Prune and Armagnac Crème Brulee
By February 8, 2015Published:
- Yield: 4 Servings
- Prep: 40 mins
- Cook: 45 mins
- Ready In: 7 hrs 25 mins
This crème brulee is delicious and slightly different to wow your guests.
- 8 prunes without stones
- 50 ml Brandy preferably Armagnac
- 2 tbsps hot water
- 1 tsp caster sugar
- 360 ml double cream Brûlée mix
- 120 ml whole milk Brûlée mix
- 100 ml caster sugar Brûlée mix
- 4 egg yolks Brûlée mix
- 4 tbsps brown sugar Brûlée mix
- Mix brandy, sugar and hot water and marinade the prunes, preferably overnight but for a least 2 hours.
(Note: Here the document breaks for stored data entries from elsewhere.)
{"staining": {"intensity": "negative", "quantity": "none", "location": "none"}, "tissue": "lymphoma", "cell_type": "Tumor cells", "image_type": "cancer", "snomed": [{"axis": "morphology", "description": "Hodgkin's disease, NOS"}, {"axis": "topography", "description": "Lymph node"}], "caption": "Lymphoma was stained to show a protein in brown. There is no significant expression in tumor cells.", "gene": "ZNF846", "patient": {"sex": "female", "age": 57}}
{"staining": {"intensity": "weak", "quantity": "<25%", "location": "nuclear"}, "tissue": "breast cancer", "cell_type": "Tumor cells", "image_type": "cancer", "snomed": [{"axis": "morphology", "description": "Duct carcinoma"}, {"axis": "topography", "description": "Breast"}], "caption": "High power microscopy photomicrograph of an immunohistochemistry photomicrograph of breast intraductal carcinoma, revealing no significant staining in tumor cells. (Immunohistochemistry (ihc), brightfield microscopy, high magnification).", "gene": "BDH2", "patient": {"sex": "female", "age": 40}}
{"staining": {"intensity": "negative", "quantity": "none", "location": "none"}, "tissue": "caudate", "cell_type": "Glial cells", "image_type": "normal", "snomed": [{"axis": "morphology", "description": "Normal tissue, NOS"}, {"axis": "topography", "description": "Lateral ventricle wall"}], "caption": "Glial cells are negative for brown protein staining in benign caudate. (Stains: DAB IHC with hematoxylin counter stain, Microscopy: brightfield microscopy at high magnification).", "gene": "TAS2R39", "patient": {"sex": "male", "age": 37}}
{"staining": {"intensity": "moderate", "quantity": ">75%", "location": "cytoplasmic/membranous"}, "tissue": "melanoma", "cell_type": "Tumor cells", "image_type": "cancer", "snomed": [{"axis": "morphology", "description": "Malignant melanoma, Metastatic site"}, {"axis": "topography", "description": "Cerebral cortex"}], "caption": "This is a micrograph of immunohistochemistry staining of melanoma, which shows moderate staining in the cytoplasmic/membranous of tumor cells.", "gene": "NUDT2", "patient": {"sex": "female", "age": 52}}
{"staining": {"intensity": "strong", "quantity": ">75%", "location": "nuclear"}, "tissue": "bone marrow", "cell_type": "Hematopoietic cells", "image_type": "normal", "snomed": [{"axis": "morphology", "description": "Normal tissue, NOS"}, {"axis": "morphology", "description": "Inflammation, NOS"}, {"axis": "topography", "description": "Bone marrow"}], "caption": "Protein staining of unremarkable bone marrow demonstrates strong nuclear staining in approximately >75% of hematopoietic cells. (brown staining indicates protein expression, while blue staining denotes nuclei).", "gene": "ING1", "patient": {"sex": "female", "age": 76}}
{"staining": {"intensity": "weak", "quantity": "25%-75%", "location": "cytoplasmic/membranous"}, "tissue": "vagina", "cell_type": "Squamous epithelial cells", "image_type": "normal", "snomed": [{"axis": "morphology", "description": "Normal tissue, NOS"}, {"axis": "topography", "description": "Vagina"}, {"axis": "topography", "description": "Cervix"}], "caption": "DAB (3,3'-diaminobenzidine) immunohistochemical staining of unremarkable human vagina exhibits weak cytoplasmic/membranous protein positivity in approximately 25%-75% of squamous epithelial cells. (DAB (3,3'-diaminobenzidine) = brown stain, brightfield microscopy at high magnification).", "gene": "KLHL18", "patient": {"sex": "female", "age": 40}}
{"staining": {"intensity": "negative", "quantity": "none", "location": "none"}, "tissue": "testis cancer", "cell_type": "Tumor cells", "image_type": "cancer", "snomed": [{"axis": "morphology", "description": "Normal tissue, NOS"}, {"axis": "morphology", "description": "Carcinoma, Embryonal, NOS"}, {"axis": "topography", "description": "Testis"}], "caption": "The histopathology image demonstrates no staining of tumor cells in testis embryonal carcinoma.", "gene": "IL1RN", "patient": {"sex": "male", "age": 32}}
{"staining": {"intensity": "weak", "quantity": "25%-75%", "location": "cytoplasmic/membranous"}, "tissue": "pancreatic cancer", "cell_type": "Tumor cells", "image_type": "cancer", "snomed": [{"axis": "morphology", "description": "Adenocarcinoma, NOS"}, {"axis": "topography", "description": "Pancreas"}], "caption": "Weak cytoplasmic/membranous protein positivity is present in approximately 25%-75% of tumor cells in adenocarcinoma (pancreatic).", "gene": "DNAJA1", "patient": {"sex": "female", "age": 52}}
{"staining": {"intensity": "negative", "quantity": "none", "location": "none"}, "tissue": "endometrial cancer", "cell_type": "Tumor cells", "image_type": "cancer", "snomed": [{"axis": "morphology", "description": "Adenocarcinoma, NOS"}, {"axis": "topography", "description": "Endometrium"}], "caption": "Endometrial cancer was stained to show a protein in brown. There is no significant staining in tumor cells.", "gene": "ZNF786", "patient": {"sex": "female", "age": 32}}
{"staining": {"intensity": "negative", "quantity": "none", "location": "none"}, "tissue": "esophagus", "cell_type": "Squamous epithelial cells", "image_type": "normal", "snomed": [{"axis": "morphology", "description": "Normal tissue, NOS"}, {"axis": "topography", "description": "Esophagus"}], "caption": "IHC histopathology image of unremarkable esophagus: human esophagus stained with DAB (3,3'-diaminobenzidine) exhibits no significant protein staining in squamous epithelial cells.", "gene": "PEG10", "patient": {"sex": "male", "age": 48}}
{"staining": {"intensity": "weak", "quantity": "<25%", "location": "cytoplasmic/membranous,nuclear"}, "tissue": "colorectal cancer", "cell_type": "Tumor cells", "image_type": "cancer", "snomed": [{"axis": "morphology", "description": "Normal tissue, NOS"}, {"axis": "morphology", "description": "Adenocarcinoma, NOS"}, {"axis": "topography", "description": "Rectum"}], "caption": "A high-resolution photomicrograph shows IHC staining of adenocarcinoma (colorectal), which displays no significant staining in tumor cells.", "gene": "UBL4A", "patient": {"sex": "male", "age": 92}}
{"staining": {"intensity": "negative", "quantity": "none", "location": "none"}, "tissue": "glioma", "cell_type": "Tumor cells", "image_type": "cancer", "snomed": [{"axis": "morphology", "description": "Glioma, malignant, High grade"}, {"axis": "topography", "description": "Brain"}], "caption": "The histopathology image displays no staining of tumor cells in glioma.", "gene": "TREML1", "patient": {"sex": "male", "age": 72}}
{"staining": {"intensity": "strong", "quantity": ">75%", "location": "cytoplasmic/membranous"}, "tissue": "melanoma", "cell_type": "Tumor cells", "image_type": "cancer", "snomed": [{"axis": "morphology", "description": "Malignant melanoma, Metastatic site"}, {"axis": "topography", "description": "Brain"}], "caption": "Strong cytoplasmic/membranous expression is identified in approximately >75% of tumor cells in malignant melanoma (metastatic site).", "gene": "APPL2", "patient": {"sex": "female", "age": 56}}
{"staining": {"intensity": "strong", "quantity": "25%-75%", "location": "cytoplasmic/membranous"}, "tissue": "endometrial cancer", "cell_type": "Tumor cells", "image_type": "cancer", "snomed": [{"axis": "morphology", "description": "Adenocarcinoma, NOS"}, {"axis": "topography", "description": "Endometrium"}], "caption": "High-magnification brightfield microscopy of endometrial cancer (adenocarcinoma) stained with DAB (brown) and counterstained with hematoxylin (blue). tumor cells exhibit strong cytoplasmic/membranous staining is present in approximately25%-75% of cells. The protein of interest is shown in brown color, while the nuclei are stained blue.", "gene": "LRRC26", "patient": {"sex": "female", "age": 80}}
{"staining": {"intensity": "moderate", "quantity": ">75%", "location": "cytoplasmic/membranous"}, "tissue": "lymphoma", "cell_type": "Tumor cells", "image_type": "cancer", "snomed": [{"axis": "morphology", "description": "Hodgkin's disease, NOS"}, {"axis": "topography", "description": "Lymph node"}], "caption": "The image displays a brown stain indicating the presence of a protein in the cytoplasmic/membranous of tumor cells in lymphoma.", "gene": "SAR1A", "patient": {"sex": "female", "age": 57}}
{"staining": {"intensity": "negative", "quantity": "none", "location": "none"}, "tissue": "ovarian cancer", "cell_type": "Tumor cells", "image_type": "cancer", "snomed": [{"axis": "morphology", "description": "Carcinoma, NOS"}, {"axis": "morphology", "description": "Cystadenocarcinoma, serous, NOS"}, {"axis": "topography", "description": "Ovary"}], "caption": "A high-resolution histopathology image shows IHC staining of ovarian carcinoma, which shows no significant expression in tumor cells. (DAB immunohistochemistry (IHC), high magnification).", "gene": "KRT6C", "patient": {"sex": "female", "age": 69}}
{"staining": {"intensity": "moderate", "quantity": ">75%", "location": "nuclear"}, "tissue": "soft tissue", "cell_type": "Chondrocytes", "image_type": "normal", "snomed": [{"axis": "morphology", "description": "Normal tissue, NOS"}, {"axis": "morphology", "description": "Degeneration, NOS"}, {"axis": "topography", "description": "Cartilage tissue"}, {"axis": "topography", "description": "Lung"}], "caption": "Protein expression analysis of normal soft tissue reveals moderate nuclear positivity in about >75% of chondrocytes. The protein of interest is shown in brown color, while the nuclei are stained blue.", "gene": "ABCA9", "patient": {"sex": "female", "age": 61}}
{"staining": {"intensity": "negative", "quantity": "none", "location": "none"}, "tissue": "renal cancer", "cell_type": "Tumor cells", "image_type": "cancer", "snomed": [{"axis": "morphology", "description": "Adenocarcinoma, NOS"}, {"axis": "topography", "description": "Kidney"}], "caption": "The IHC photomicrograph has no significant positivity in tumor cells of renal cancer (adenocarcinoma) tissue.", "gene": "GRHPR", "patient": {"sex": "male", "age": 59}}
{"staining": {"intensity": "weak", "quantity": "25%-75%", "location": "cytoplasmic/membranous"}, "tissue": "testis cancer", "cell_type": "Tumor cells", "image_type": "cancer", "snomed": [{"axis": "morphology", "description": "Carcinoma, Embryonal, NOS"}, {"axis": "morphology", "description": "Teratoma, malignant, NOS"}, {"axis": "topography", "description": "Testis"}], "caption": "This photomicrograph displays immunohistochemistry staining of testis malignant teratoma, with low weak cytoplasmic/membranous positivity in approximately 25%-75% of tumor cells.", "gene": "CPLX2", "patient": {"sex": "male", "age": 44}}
- Mix the milk and cream in a saucepan and bring to the boil. In a bowl whisk together egg yolks and sugar until smooth. Pour the boiled milk and cream into the egg mix, stirring until the sugar has dissolved.
- Finely chop all but two of the prunes and add to the mix with a little of the syrup. Pour into ramekins.
Prepare a bain marie (a large flat baking tray containing shallow hot water). Place the ramekins in the pan, ensuring that the water comes no more than half way up the sides. Oven setting 140°C / Mark 1
- Cook in a slow oven and test after about 20 minutes to make sure the crème brûlée is nicely set. Allow to cool in the fridge for at least 4 hours.
Meanwhile, spoon circles of brown sugar onto baking paper, turn up the oven to 200°C / Mark 6 and bake until caramelised into circles.
- Decorate each of the brûlées with a sugar circles and prunes as shown.